- **Work instruction**: Reproduce the listing word for word, leaving every picture behind.

○ ○ ○ ○ ○ ○ ○

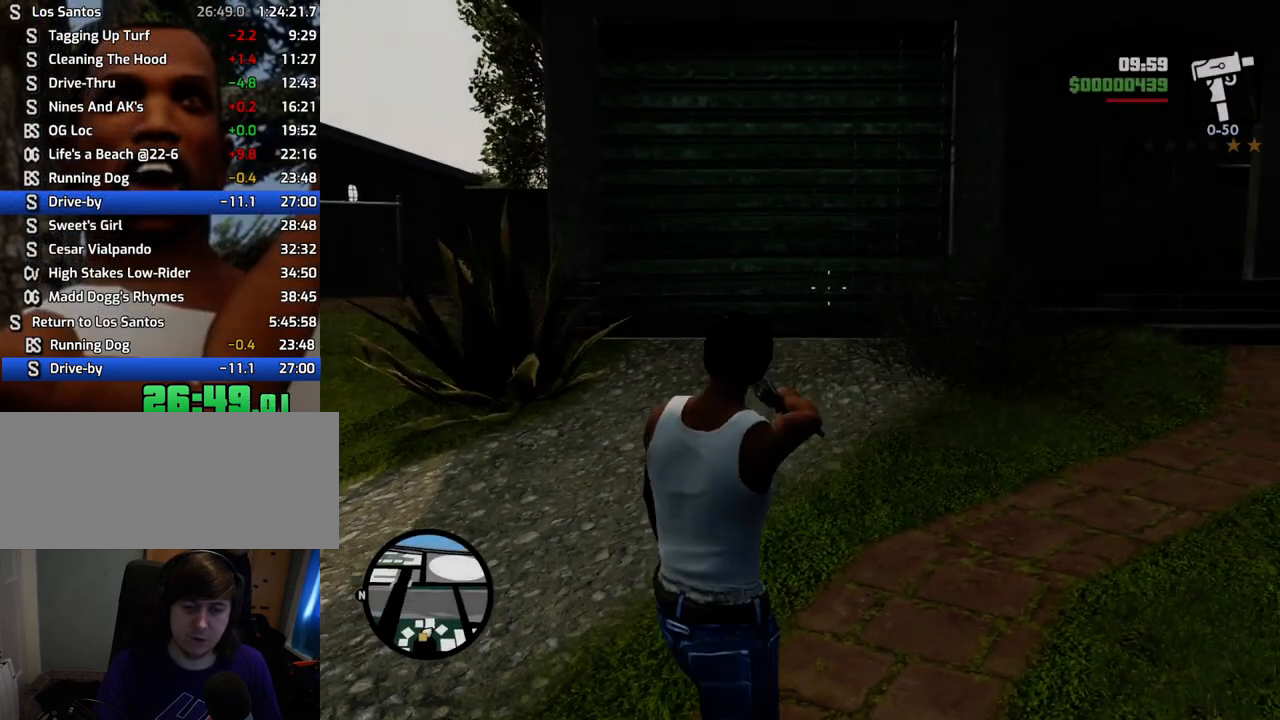
{"keys": [], "mouse": ["right"], "events": [[17, "w", "up"], [351, "w", "down"], [451, "w", "up"]]}
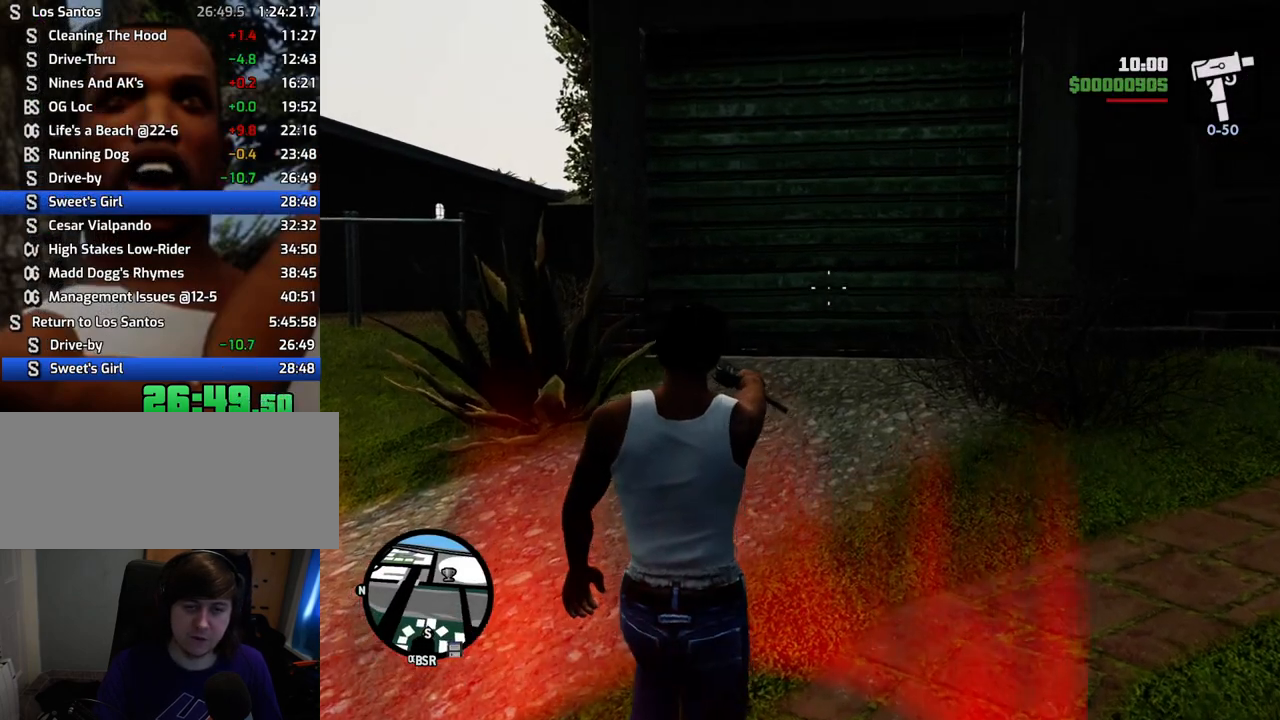
{"keys": [], "mouse": ["right"], "events": [[167, "c", "down"], [268, "c", "up"]]}
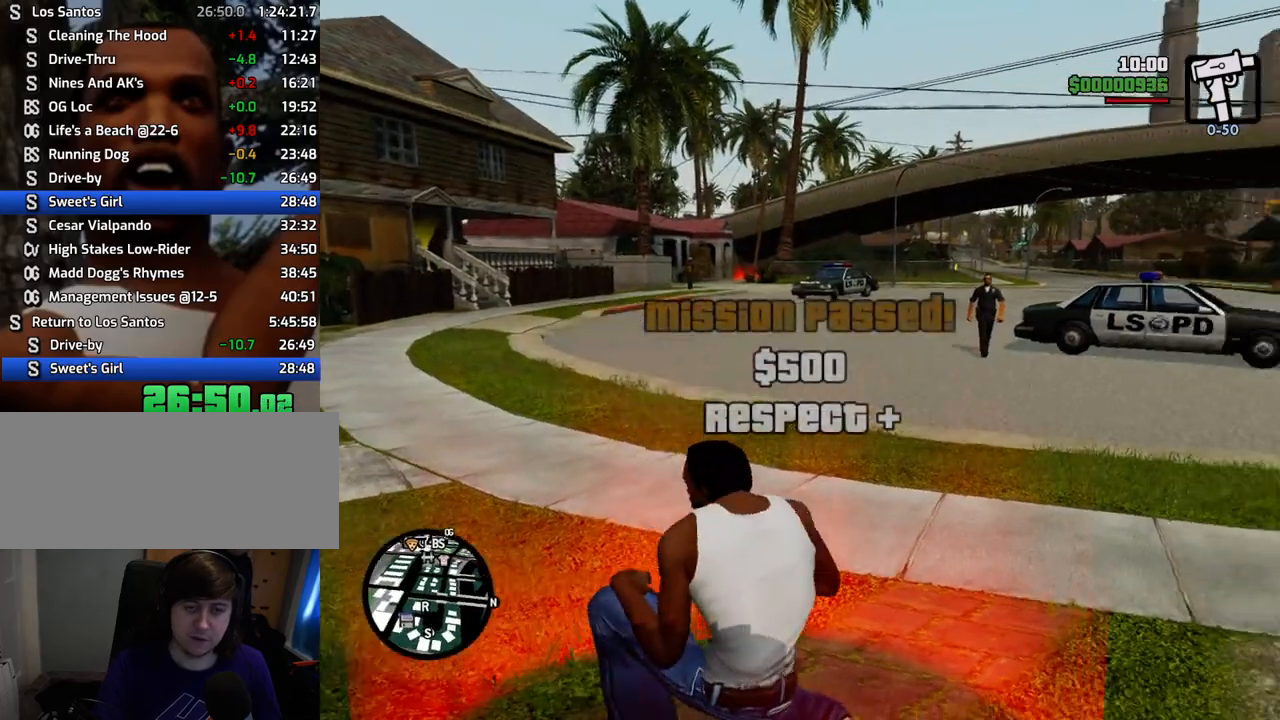
{"keys": [], "mouse": ["right"], "events": [[133, "mouse_left", "down"], [267, "mouse_left", "up"]]}
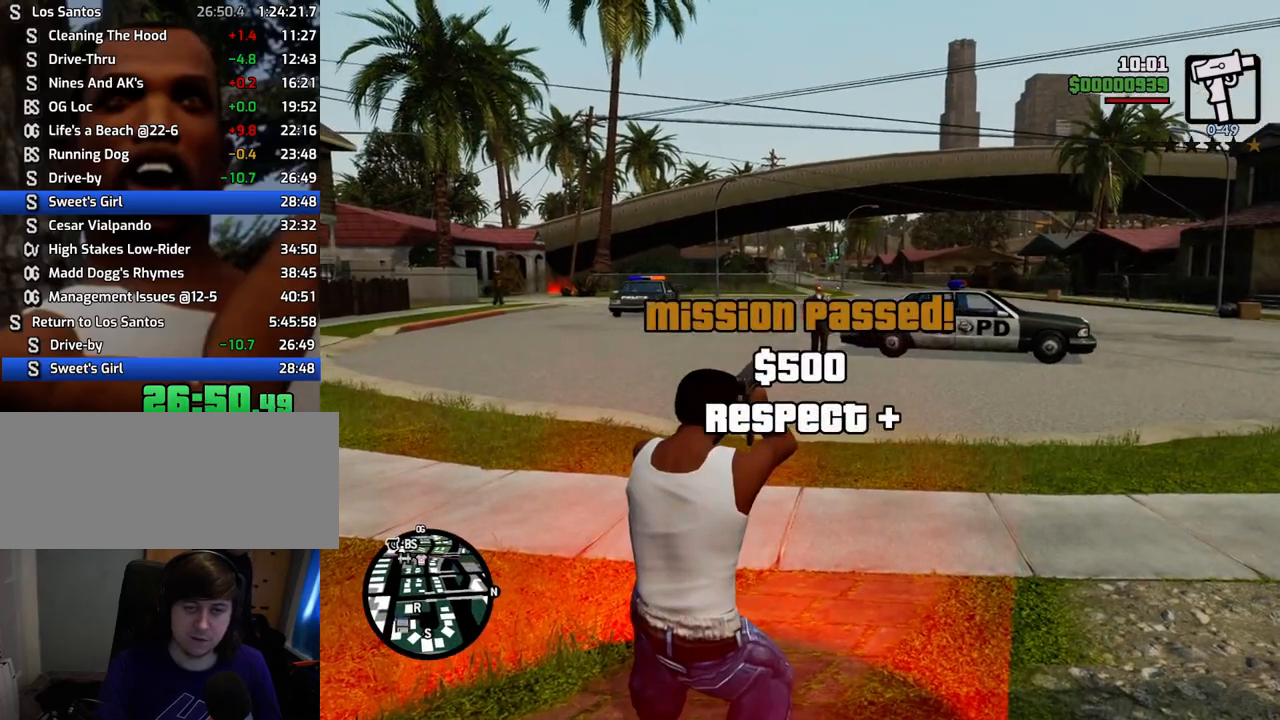
{"keys": [], "mouse": ["right"], "events": [[100, "mouse_left", "down"], [234, "mouse_left", "up"]]}
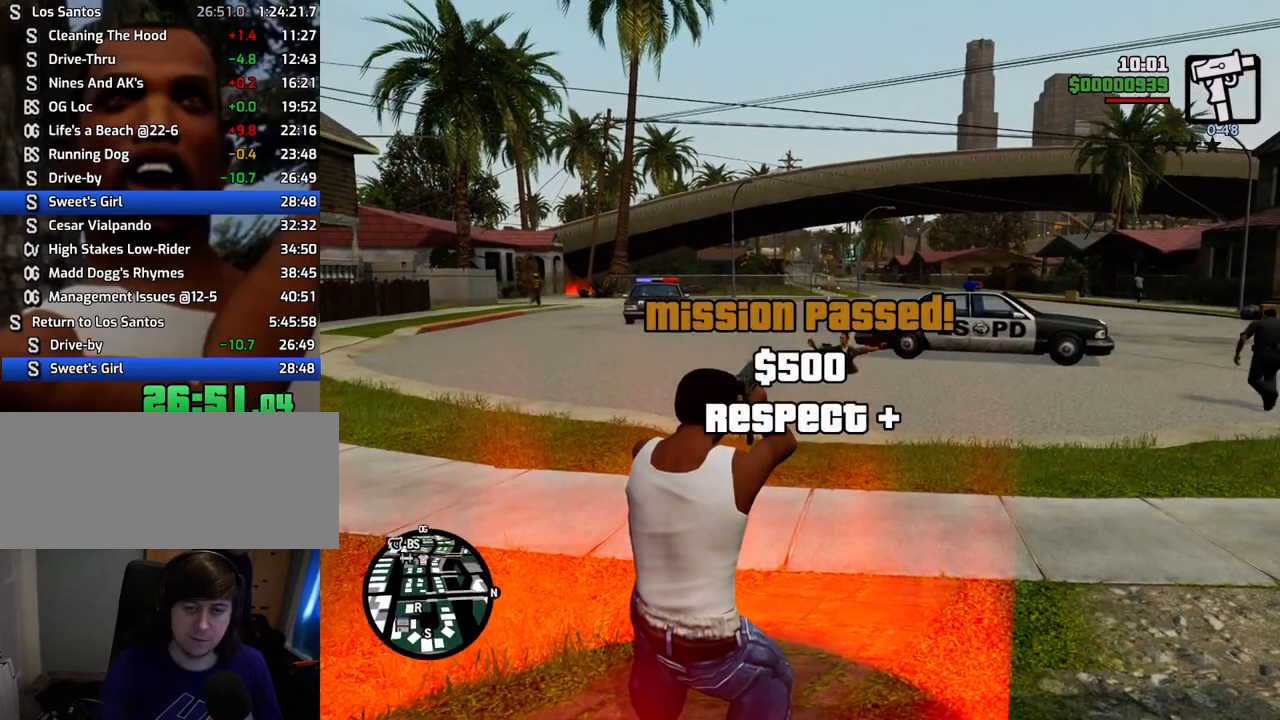
{"keys": [], "mouse": ["left", "right"], "events": [[117, "mouse_left", "down"], [250, "mouse_left", "up"], [451, "mouse_left", "down"]]}
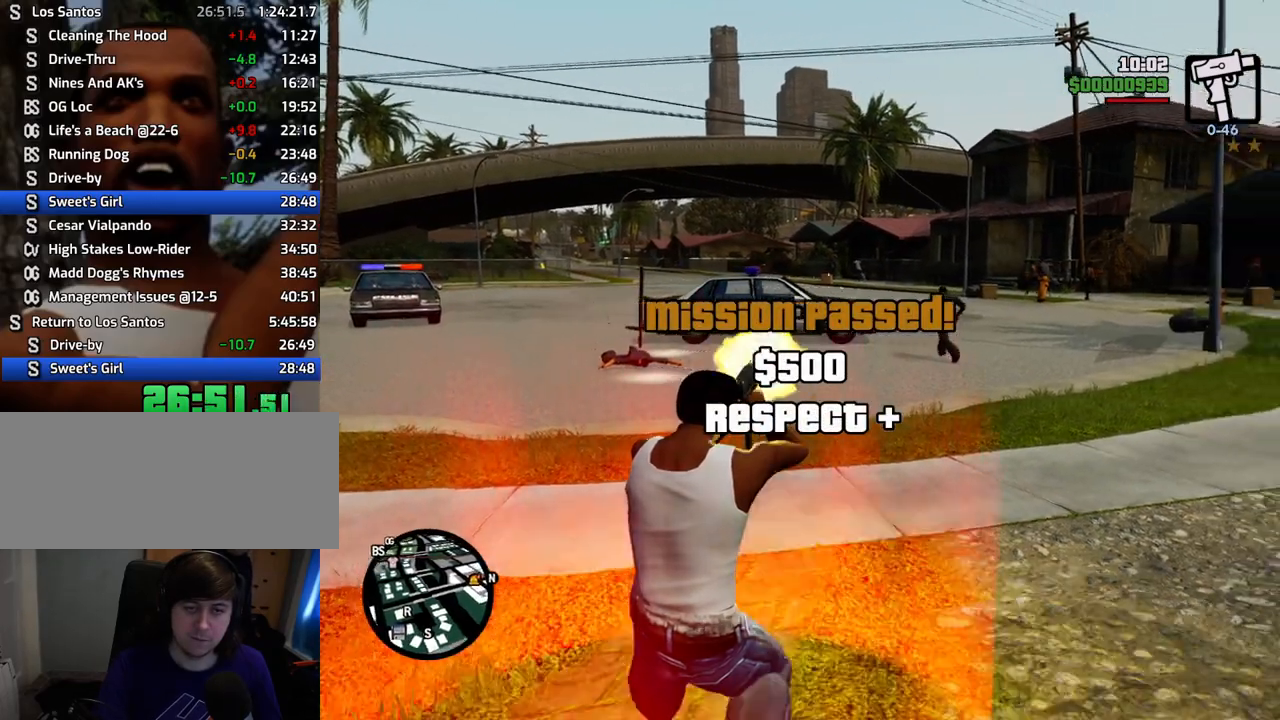
{"keys": [], "mouse": ["right"], "events": [[33, "mouse_left", "up"], [184, "mouse_left", "down"], [267, "mouse_left", "up"]]}
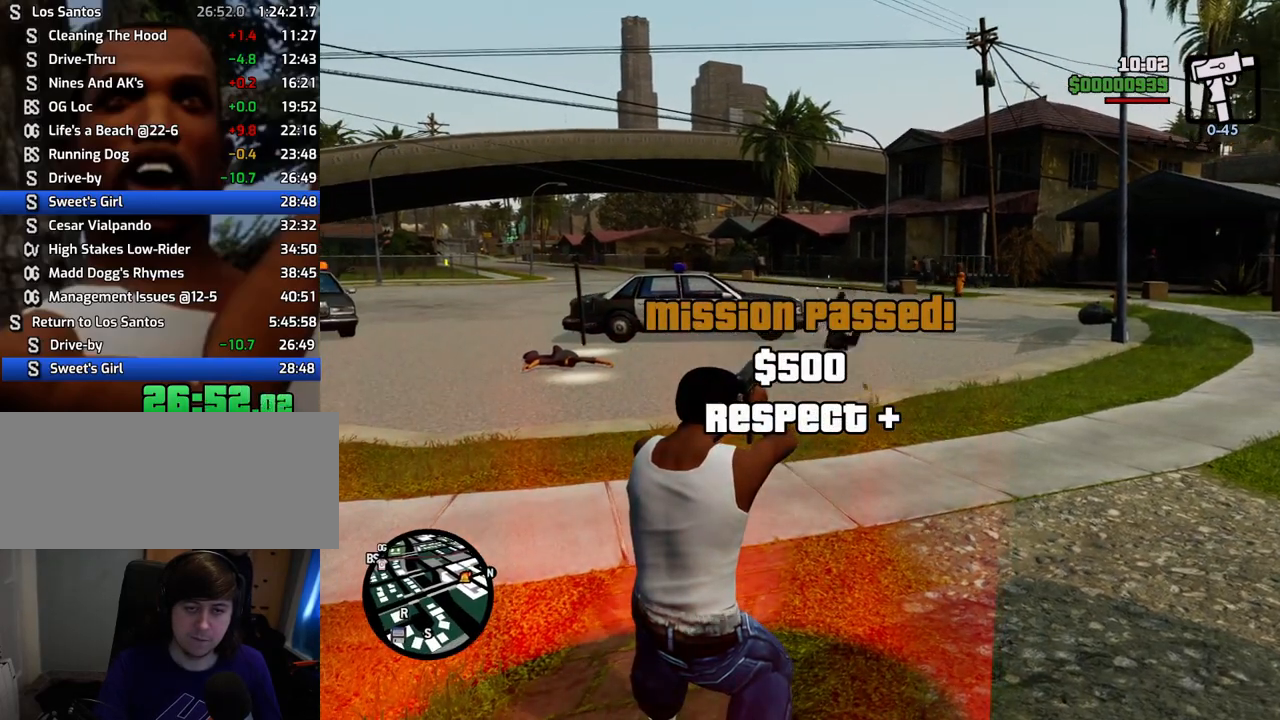
{"keys": [], "mouse": [], "events": [[151, "mouse_right", "up"]]}
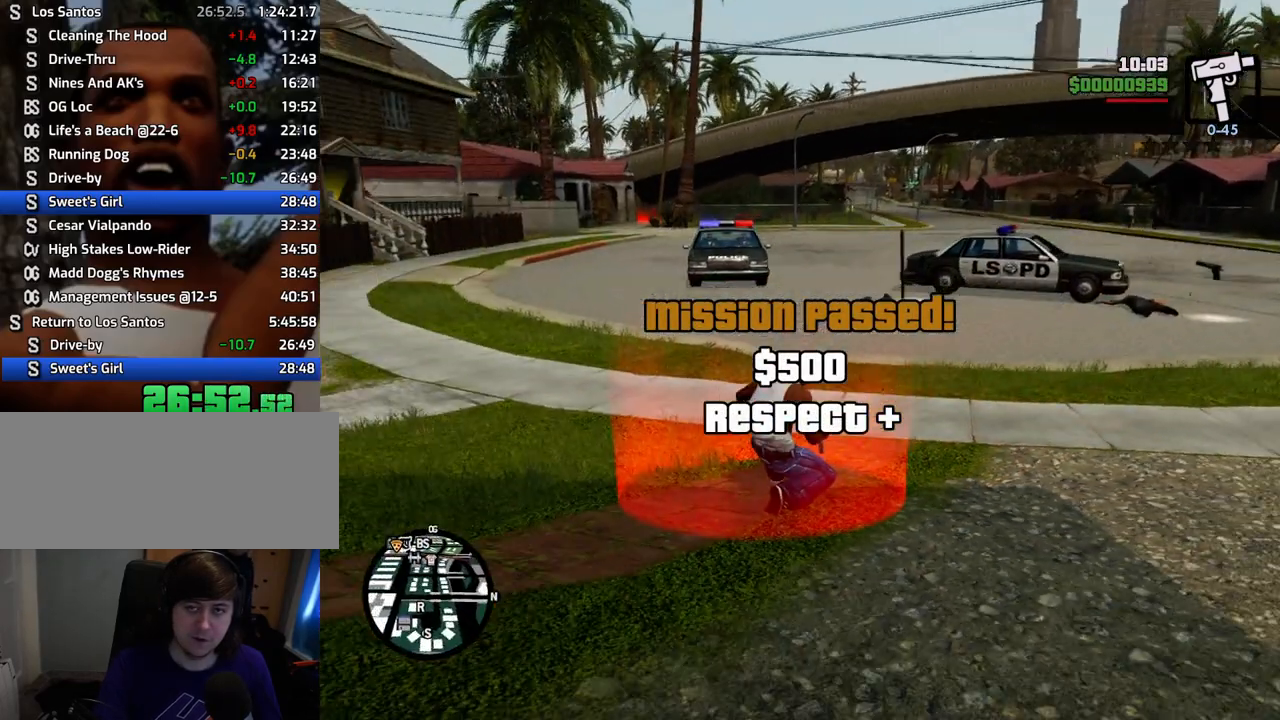
{"keys": ["space"], "mouse": [], "events": [[451, "space", "down"]]}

○ ○ ○ ○ ○ ○ ○

- **Solution for this task**:
{"keys": [], "mouse": ["right"], "events": [[17, "w", "up"], [351, "w", "down"], [451, "w", "up"]]}
{"keys": [], "mouse": ["right"], "events": [[167, "c", "down"], [268, "c", "up"]]}
{"keys": [], "mouse": ["right"], "events": [[133, "mouse_left", "down"], [267, "mouse_left", "up"]]}
{"keys": [], "mouse": ["right"], "events": [[100, "mouse_left", "down"], [234, "mouse_left", "up"]]}
{"keys": [], "mouse": ["left", "right"], "events": [[117, "mouse_left", "down"], [250, "mouse_left", "up"], [451, "mouse_left", "down"]]}
{"keys": [], "mouse": ["right"], "events": [[33, "mouse_left", "up"], [184, "mouse_left", "down"], [267, "mouse_left", "up"]]}
{"keys": [], "mouse": [], "events": [[151, "mouse_right", "up"]]}
{"keys": ["space"], "mouse": [], "events": [[451, "space", "down"]]}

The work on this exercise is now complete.